> [Data provided]
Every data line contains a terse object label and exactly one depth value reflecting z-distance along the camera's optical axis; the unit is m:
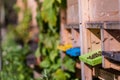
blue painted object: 4.55
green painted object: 3.48
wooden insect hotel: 3.20
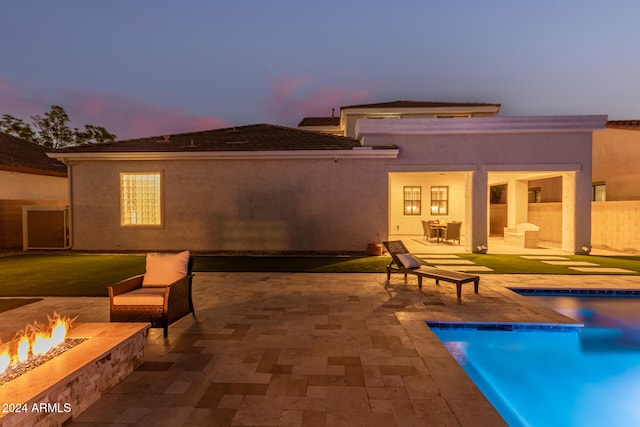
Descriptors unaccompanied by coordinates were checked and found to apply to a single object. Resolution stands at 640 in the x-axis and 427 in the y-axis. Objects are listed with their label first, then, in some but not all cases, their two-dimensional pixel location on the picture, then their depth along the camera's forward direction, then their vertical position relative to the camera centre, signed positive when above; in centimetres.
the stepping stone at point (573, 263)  1006 -172
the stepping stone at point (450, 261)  1034 -174
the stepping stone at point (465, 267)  935 -175
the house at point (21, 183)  1419 +123
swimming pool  356 -216
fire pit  221 -135
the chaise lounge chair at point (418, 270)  646 -137
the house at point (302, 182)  1211 +103
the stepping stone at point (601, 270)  898 -173
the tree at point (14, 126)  2933 +761
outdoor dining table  1562 -88
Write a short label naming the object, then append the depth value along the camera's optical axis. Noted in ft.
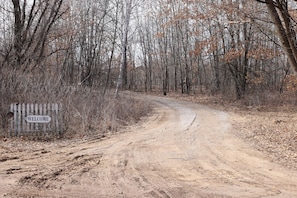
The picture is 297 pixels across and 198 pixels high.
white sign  33.96
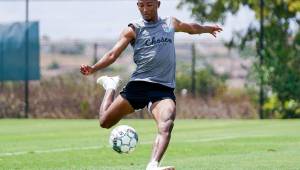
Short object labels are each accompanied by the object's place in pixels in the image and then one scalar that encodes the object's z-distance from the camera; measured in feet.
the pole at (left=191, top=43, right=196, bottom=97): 117.92
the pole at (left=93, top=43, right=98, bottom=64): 119.34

> [Prompt] Show the lines where the word "bottom" appears in the entries.

> [Solution]
the pole at (left=191, top=43, right=196, bottom=97): 117.92
the pole at (left=93, top=43, right=98, bottom=64): 119.34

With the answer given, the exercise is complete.